While the actual number of poor quality drugs in circulation is unknown, “it is certainly not a negligible amount,” he added, and the problem is festering because these medications are not illegal in the countries affected.
“Simply getting the medical regulatory authorities to control what is on the market for anti malarials I think is important,” said Bate.
The sale and use of monotherapies, which contain just one active agent, have long been known to contribute to resistance. Experts favor combination therapies which last longer.
Bate said that coordinated action to get monotherapies off the market in Africa has shown some success, “but some companies in China, India and Vietnam are still producing them and this is a major contribution to resistance.”
In addition to tougher regulations, researchers need to focus on developing new drugs against malaria, and consider making sure they cannot be sold or distributed as monotherapies, the panelists urged.

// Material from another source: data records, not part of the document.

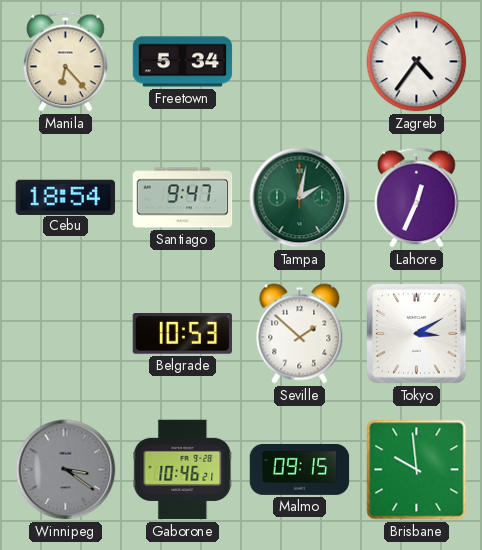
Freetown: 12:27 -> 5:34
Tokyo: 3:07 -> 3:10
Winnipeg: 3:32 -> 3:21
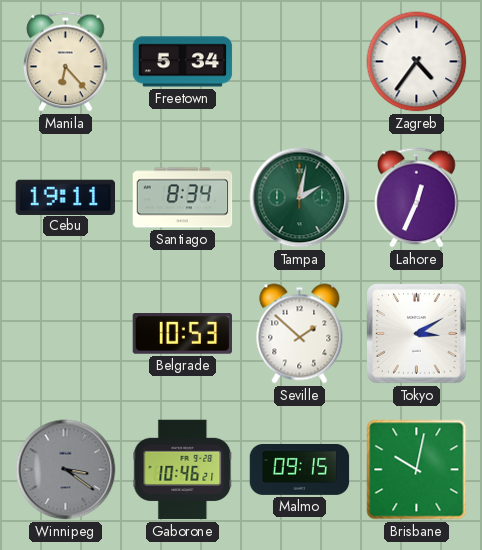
Cebu: 18:54 -> 19:11
Santiago: 9:47 -> 8:34
Brisbane: 9:59 -> 10:02
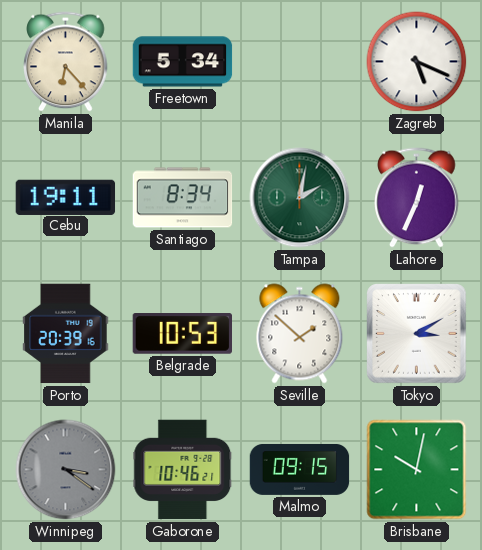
Zagreb: 4:36 -> 5:19
Porto: none -> 20:39
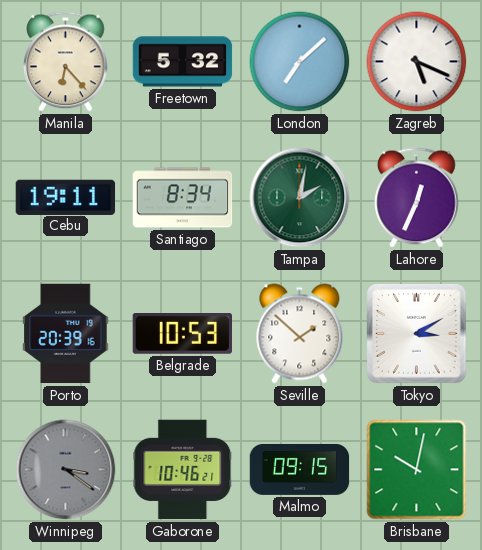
Freetown: 5:34 -> 5:32
London: none -> 7:08
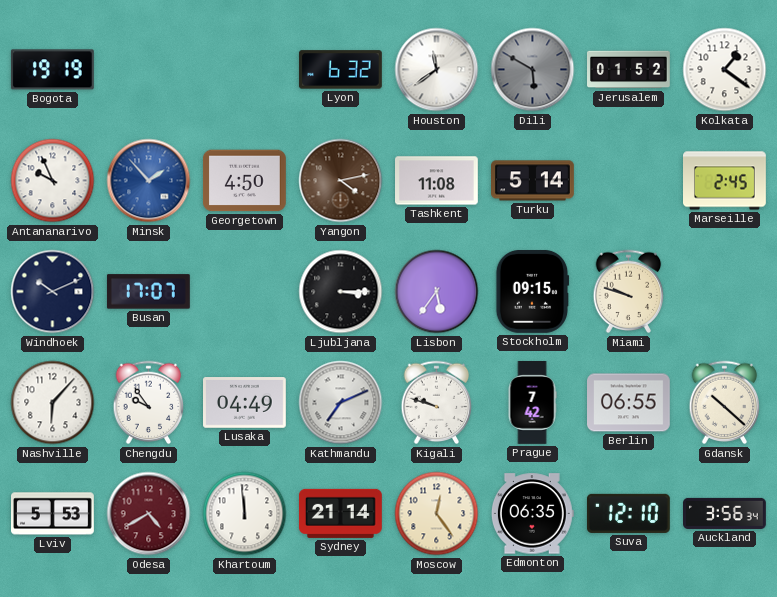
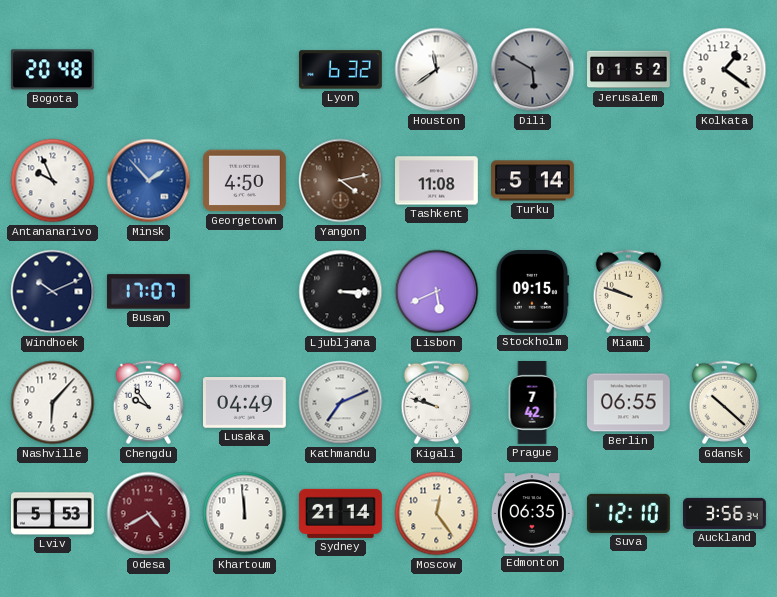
Bogota: 19:19 -> 20:48
Marseille: 2:45 -> none
Lisbon: 5:36 -> 5:41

“The goal now going forward is the new drugs we develop need to be made as fixed dose combinations immediately, and never be sold or available as single entities,” said Dennis Schmatz, president of Medicines for Malaria Venture North America, Inc.
“And that will definitely extend the life of any of those new drugs we develop going forward.”
Rabinovich echoed that point, saying that the drugs of today will not be effective tomorrow.
“Research and development is essential because the preventive and curative tools that are available today and are so effective at controlling malaria are not sufficient to control malaria in the long term or for eradication due in part to the development of resistance,” she said.